What happens after you flush the toilet? Where does it go? Who takes care of it? Is it possibly harmful to people or the environment?
If your indoor plumbing works properly, you probably don’t think about what happens after you flush. Few people consider it because the process is invisible — until something goes wrong. Pollution in wastewater can harm fish and other wildlife, make people sick, and harm our environment.
If you live in a rural area you may have an onsite sewage system, like a septic tank. Then, pipes transfer wastewater from your home and discharge it to an underground vault. The simplest systems settle out solids with microorganisms that partially treat wastewater before the tank releases the liquids into the ground. When this process fails, septic systems can harm life downstream.
Local health departments and state agencies set rules for protecting people and waters from onsite sewage systems.
In densely developed areas, centralized treatment plants collect raw wastewater from your home. Untreated, the wastewater moves through a series of tanks that sequentially clean and disinfect it. Treatment facilities then discharge into our rivers or marine waters, including the Puget Sound, which are crucial waterways for Orcas and home to traditional fishing areas for tribal nations.
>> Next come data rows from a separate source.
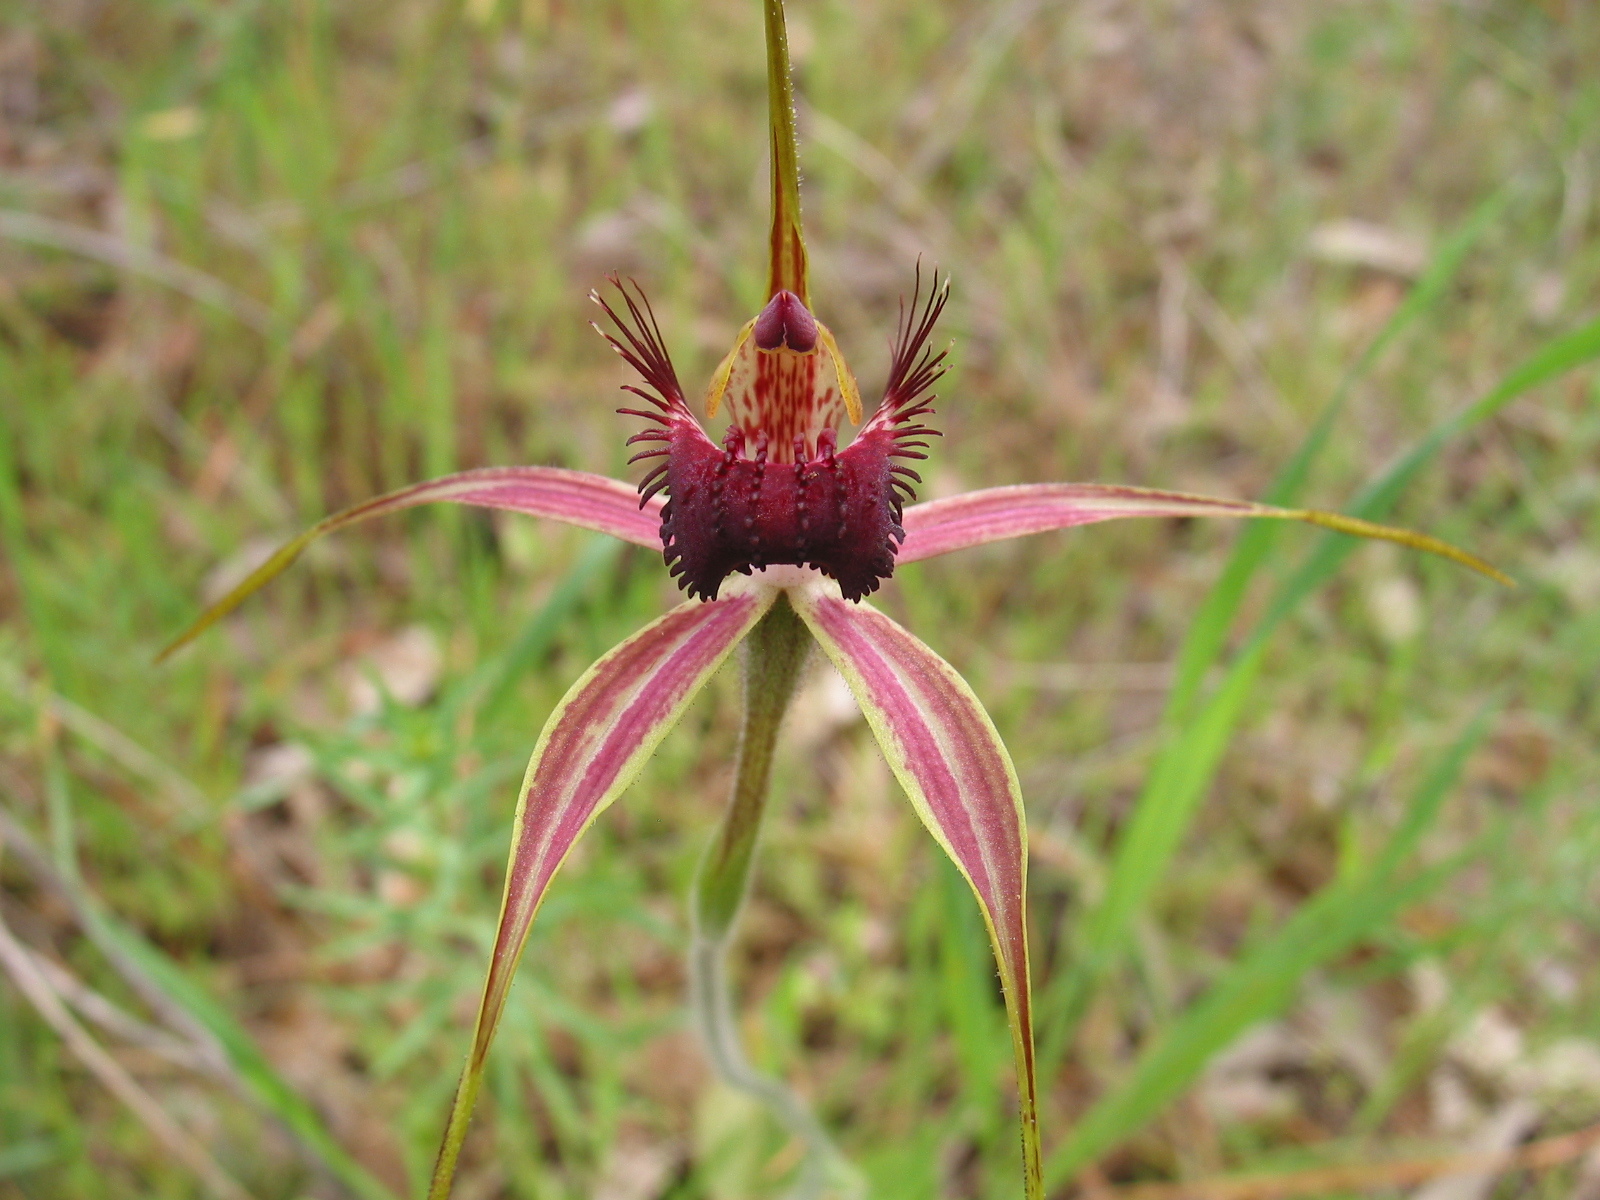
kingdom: Plantae
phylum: Tracheophyta
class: Liliopsida
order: Asparagales
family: Orchidaceae
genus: Caladenia
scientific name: Caladenia arenicola
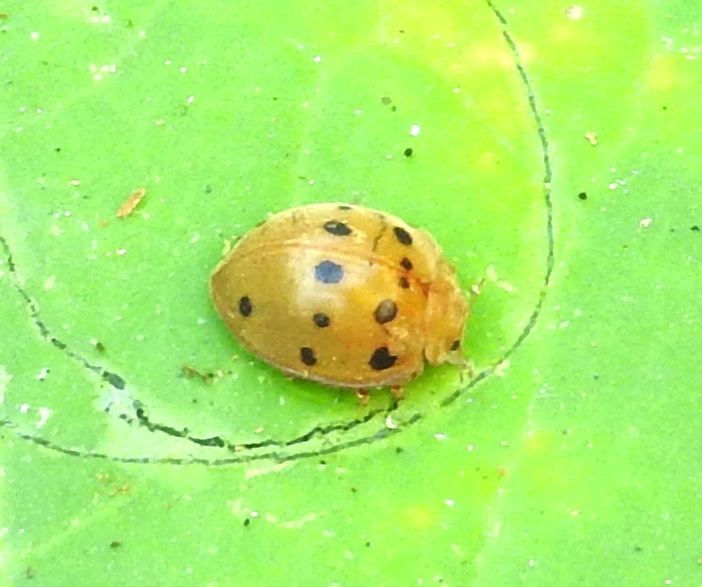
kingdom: Animalia
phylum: Arthropoda
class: Insecta
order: Coleoptera
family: Coccinellidae
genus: Epilachna
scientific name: Epilachna tredecimnotata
Under the federal Clean Water Act, EPA and Washington’s Department of Ecology issue permits that limit the amount of pollution allowed to be discharged in order protect human health and aquatic life, and to preserve cultural lifeways. When a facility violates those permit conditions, EPA and Ecology can impose fines and require corrective actions to fix their problems, as happened recently when King County’s West Point wastewater treatment plant released partially treated sewage to Puget Sound.
Mindy Roberts, WEC’s People for Puget Sound Director, once worked at the Donald C. Tillman Water Reclamation Plant in Los Angeles. The award-winning architectural beauty — a literal wastewater treatment plant — was even featured in Star Trek. Its impressive design features a breathtaking Japanese garden filled with lotus flowers, fish and ducks and demonstrates that treated wastewater can be a resource. It isn’t really waste at all, then — investing in wastewater facilities can be both functional, and add additional community value.
While we need to take better care of our existing sewage systems, we also need to be thinking of the years ahead. Our economy, our culture, and Washington’s beautiful environment draw people here, which means more demand on wastewater facilities built decades ago. Now is the time to prepare for the future generations of Washingtonians who deserve access to clean water and to respect the treaty rights of tribes.